Я молча уставилась на мужчину, что сидит напротив меня. Он каждый раз открывается для меня с новой стороны. Теперь это – вдохновленный новатор, кажется, которому не плевать на чужое благо. И на мое мнение почему-то.
Денис отложил приборы и даже не прикасается к своему бокалу. Тоже не отводит от меня глаз, но что это? Он обижен? Я что, правда так несправедлива к нему?
Или это чувство вины, которое он явно специально постарался во мне вызвать своим ответом, или вино. Но мне очень хочется его поцеловать.
– Ты странно смотришь, – прервал наше молчание Денис, – Засыпаешь уже что ли?
А может, и засыпаю. Да, так даже лучше – засыпаю.
– Похоже на то, – поддакнула я.
Пока он общался с официантом, я куталась в плед и честно пыталась отмахнуться от навязчивых образов. Небритый подбородок, нежно царапающий мне пальцы. Жар от его губ.
Всякий раз, когда приходит время отпустить ситуацию, воображение раскрывает передо мной книгу судьбы. Мне неизвестно, какой она толщины – могу лишь надеяться, что она увесиста, – и на какой странице она для меня открылась – хочется лишь думать, что далеко от конца. Но я откуда-то знаю, что проживаемое прямо сейчас точно выведено на этой странице чьей-то уверенной рукой. Я будто вглядываюсь в текст – только сквозь запотевшие очки, и различить написанное трудно. Можно, конечно, снять очки и просто придвинуться поближе, прищуриться, но я не делаю этого по какой-то причине, не совсем мне даже ясной. Буквы сливаются в кашу, но одно лишь их существование заставляет меня поверить: все правильно, все идет своим чередом. Нужно просто расслабиться. Именно так – самое время довериться и поплыть по течению.
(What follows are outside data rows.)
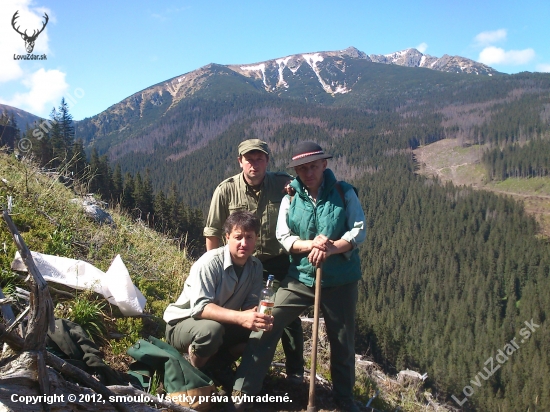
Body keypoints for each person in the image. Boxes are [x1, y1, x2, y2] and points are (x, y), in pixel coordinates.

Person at [230, 142, 366, 412]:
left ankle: (344, 398)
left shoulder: (344, 192)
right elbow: (284, 236)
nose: (308, 172)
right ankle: (243, 392)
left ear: (324, 165)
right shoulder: (290, 197)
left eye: (313, 166)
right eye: (302, 168)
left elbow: (358, 230)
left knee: (342, 340)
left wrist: (330, 247)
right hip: (301, 277)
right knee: (267, 321)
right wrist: (311, 246)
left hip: (340, 280)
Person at [203, 139, 304, 382]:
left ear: (267, 161)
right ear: (240, 162)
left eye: (260, 159)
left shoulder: (283, 184)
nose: (254, 164)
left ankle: (295, 372)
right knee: (234, 310)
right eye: (249, 159)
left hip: (276, 263)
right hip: (240, 263)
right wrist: (214, 266)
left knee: (284, 313)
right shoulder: (225, 190)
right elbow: (212, 232)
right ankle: (220, 361)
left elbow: (308, 197)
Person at [163, 211, 273, 379]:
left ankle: (217, 367)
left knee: (259, 332)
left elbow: (250, 304)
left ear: (256, 239)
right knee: (211, 331)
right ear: (227, 237)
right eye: (238, 237)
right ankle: (197, 373)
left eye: (249, 237)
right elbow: (201, 308)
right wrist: (241, 318)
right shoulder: (210, 262)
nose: (244, 243)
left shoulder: (255, 266)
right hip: (183, 324)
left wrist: (257, 316)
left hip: (222, 323)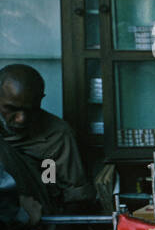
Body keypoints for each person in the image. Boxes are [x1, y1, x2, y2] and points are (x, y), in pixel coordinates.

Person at [0, 64, 96, 213]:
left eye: (30, 109)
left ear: (40, 100)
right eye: (11, 109)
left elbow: (76, 194)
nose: (21, 119)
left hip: (40, 208)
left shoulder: (57, 134)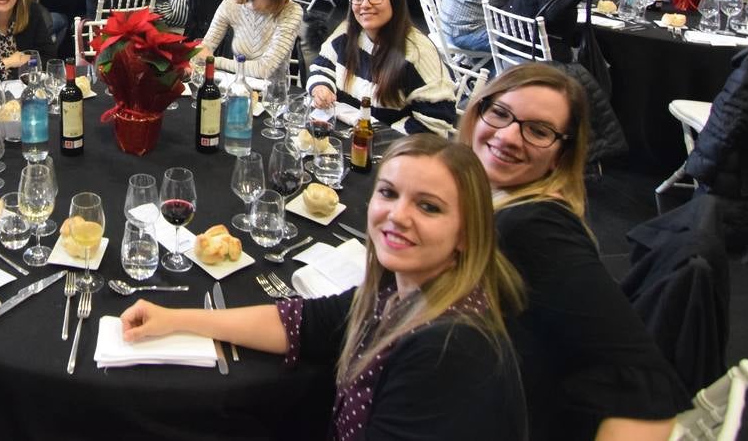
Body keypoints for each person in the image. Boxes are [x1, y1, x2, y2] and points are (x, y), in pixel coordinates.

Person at [119, 133, 527, 440]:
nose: (398, 215)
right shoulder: (397, 291)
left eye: (429, 206)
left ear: (467, 233)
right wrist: (174, 319)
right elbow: (303, 322)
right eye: (388, 193)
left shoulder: (449, 349)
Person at [461, 64, 687, 439]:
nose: (509, 136)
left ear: (561, 156)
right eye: (500, 113)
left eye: (538, 131)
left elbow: (649, 389)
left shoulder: (534, 228)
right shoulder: (492, 197)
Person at [307, 0, 456, 135]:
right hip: (345, 133)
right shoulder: (346, 33)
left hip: (391, 147)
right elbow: (322, 67)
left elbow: (436, 122)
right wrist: (321, 87)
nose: (365, 4)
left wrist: (379, 136)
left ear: (395, 1)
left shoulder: (417, 52)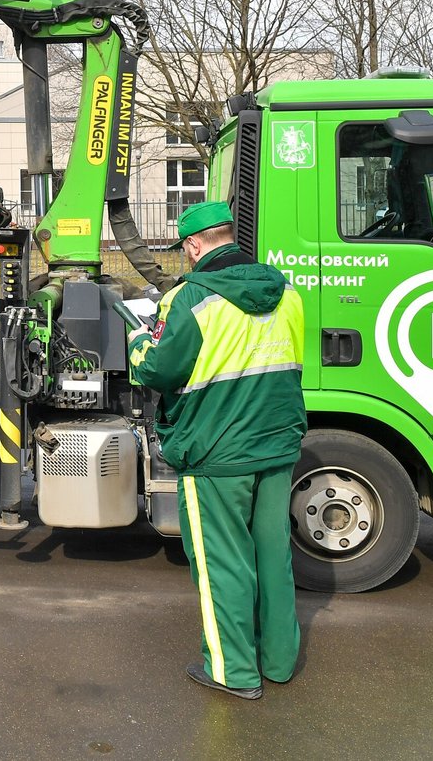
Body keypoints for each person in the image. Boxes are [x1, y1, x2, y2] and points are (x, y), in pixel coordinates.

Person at [127, 201, 306, 700]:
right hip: (276, 445)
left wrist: (138, 340)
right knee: (273, 556)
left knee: (223, 562)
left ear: (193, 246)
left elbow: (158, 370)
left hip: (215, 453)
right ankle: (279, 661)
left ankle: (234, 672)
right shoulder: (287, 292)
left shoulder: (189, 299)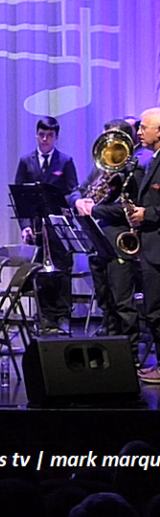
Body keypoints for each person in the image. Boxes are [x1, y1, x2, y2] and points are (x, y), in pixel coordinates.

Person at [72, 119, 141, 363]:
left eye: (112, 140)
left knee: (123, 304)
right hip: (97, 242)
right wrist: (78, 201)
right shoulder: (102, 167)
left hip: (119, 243)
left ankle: (130, 356)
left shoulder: (135, 170)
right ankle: (111, 354)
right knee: (106, 303)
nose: (107, 147)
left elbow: (129, 209)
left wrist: (96, 210)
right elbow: (78, 190)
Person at [14, 116, 78, 334]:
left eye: (49, 135)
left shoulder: (65, 161)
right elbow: (19, 198)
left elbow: (71, 190)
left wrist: (75, 205)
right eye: (41, 135)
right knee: (41, 272)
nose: (45, 139)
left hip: (58, 228)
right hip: (37, 226)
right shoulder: (26, 161)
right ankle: (45, 317)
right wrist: (25, 226)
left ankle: (62, 316)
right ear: (36, 135)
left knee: (61, 271)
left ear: (56, 137)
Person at [123, 108, 160, 383]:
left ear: (158, 132)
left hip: (157, 248)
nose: (138, 132)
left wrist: (147, 213)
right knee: (153, 310)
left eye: (143, 127)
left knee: (157, 310)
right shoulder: (151, 160)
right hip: (150, 245)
Да, я долгое время болела коллегой, хотя никогда не желала смешивать работу и личное. И с танцами я личную жизнь прежде мешать не пыталась. Однако и то, и другое случается со многими – кто я такая, чтобы противиться предначертанному, чтобы мнить себя особенной?
Денис подал руку, чтобы помочь мне встать, и ударил током – в буквальном смысле. Искра пробежала по его рукаву и перепрыгнула на меня, заставив вздрогнуть. Родионов сделал вид, что не заметил; он повел меня мимо столиков к выходу, и я поняла, что последую за ним, куда скажет.
До самого моего номера Денис ничего не говорил, и я мучилась неизвестностью. Боялась, что из-за того, на какой ноте завершилась наша беседа, он вежливо пожмет мне руку, приобнимет – да даже просто чмокнет на прощание, мне будет этого мало! – а после уйдет к себе. Но как только я достала из кармана платья ключ-карту, он выхватил ключ и развернул меня к себе
– Не хочу прощаться, – прошептал он. Окутанная дурманящим шлейфом – его парфюм с нотками вина из распитой нами бутылки, – я только и смогла, что выдавить из себя:
– И я.
Поцелуй пообещал больше, чем я смела рисовать своей голове; писк откуда-то сбоку – и я провалилась в темноту. Денис шагнул следом, придерживая меня за талию. Не знаю, от чего дух захватывает больше: от его напора или от ощущения, что это – нечто решенное за нас.
Однако дверь мы захлопнуть не успели: из коридора Дениса кто-то окликнул елейно-пьяненьким голоском:
– Ой, Денис Витальевич, Вы?
– Да? – откликнулся Родионов и замер. Как хорошо, что эта женщина меня не видела! Вряд ли она в таком состоянии обратит внимание, что Денис выглядывает не из своего номера… Мне бы только этого не хватало, ага, для полного счастья.
– А вас супруга ищет, – радостно сообщил Денису голос, – До вас дозвониться не смогла, нас всех набирала по очереди. Ей что-то насчет акций…
Что??! Не одно, так другое. Мне стало дурно, и сердце чуть не выпрыгнуло.